Add warnings about NFS (#7691)

* Add warnings about NFS Signed-off-by: Julien Pivotto <roidelapluie@inuits.eu>
2020-07-30 11:22:44 +02:00 · 2020-07-30 11:22:44 +02:00 · 01e3bfcd1a
parent b58a613443
commit 01e3bfcd1a
2 changed files with 10 additions and 2 deletions
--- a/cmd/prometheus/main.go
+++ b/cmd/prometheus/main.go
@ -696,7 +696,13 @@ func main() {
 					return errors.Wrapf(err, "opening storage failed")
 				}

-				level.Info(logger).Log("fs_type", prom_runtime.Statfs(cfg.localStoragePath))
+				switch fsType := prom_runtime.Statfs(cfg.localStoragePath); fsType {
+				case "NFS_SUPER_MAGIC":
+					level.Warn(logger).Log("fs_type", fsType, "msg", "This filesystem is not supported and may lead to data corruption and data loss. Please carefully read https://prometheus.io/docs/prometheus/latest/storage/ to learn more about supported filesystems.")
+				default:
+					level.Info(logger).Log("fs_type", fsType)
+				}
+
 				level.Info(logger).Log("msg", "TSDB started")
 				level.Debug(logger).Log("msg", "TSDB options",
 					"MinBlockDuration", cfg.tsdb.MinBlockDuration,
--- a/docs/storage.md
+++ b/docs/storage.md
@ -73,7 +73,9 @@ needed_disk_space = retention_time_seconds * ingested_samples_per_second * bytes

 To tune the rate of ingested samples per second, you can either reduce the number of time series you scrape (fewer targets or fewer series per target), or you can increase the scrape interval. However, reducing the number of series is likely more effective, due to compression of samples within a series.

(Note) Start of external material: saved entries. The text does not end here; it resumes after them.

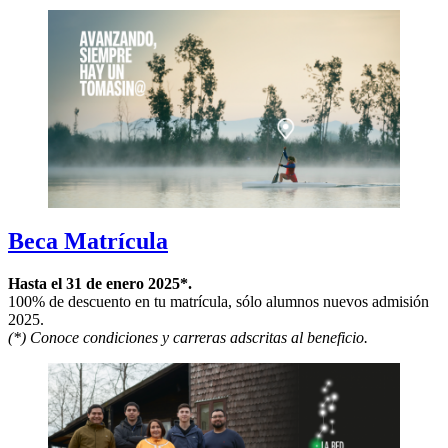
Beca Matrícula
Hasta el 31 de enero 2025*.
100% de descuento en tu matrícula, sólo alumnos nuevos admisión
2025.
(*) Conoce condiciones y carreras adscritas al beneficio.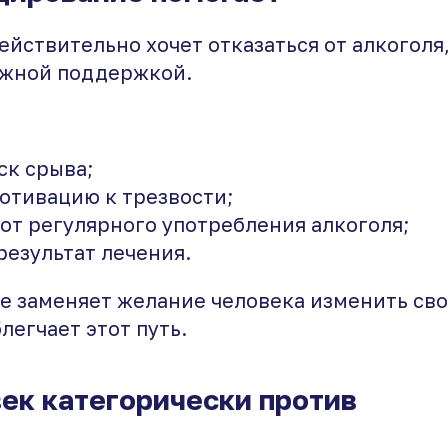
ействительно хочет отказаться от алкогол
ажной поддержкой.
ск срыва;
отивацию к трезвости;
 от регулярного употребления алкоголя;
результат лечения.
е заменяет желание человека изменить сво
легчает этот путь.
ек категорически против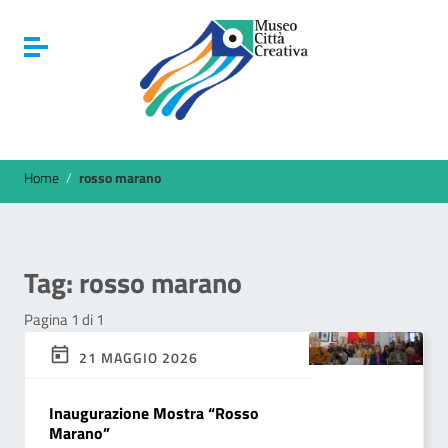
Vai ai contenuti
Vai al menu di navigazione
Attiva / disattiva la navigazione
Vai al footer
Home
/
rosso marano
Tag:
rosso marano
Pagina 1 di 1
21 MAGGIO 2026
Inaugurazione Mostra “Rosso
Marano”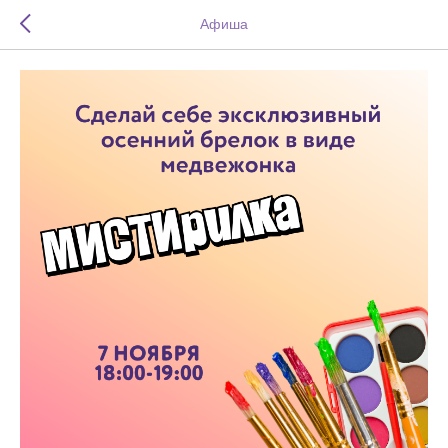
Афиша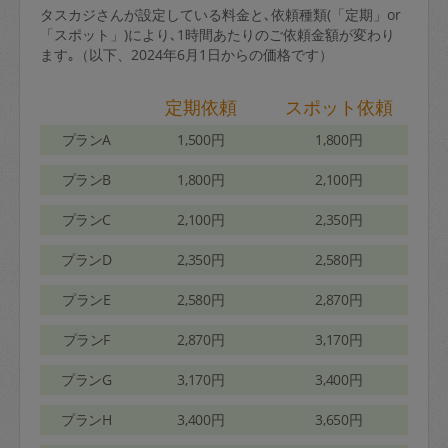
タスカジさんが設定している料金と､依頼種類(「定期」or
「スポット」)により､1時間あたりのご依頼金額が変わり
ます｡（以下、2024年6月1日からの価格です）
定期依頼
スポット依頼
プランA
1,500円
1,800円
プランB
1,800円
2,100円
プランC
2,100円
2,350円
プランD
2,350円
2,580円
プランE
2,580円
2,870円
プランF
2,870円
3,170円
プランG
3,170円
3,400円
プランH
3,400円
3,650円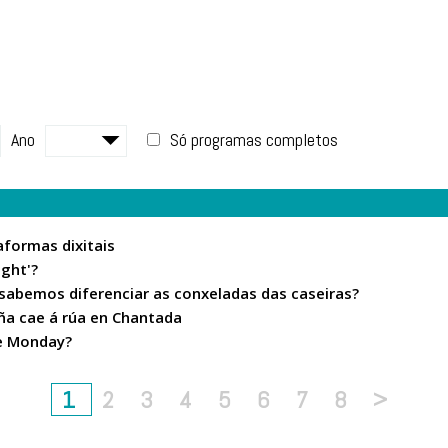
Ano
Só programas completos
aformas dixitais
ight'?
 sabemos diferenciar as conxeladas das caseiras?
ña cae á rúa en Chantada
ue Monday?
1
2
3
4
5
6
7
8
>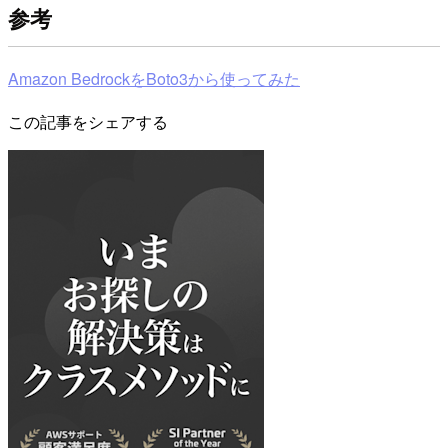
参考
Amazon BedrockをBoto3から使ってみた
この記事をシェアする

-If your local storage becomes corrupted for whatever reason, your best bet is to shut down Prometheus and remove the entire storage directory. Non POSIX compliant filesystems are not supported by Prometheus's local storage, corruptions may happen, without possibility to recover. NFS is only potentially POSIX, most implementations are not. You can try removing individual block directories to resolve the problem, this means losing a time window of around two hours worth of data per block directory. Again, Prometheus's local storage is not meant as durable long-term storage.
+If your local storage becomes corrupted for whatever reason, your best bet is to shut down Prometheus and remove the entire storage directory. You can try removing individual block directories, or WAL directory, to resolve the problem, this means losing a time window of around two hours worth of data per block directory. Again, Prometheus's local storage is not meant as durable long-term storage.
+
+CAUTION: Non-POSIX compliant filesystems are not supported by Prometheus' local storage as unrecoverable corruptions may happen. NFS filesystems (including AWS's EFS) are not supported. NFS could be POSIX-compliant, but most implementations are not. It is strongly recommended to use a local filesystem for reliability.

 If both time and size retention policies are specified, whichever policy triggers first will be used at that instant.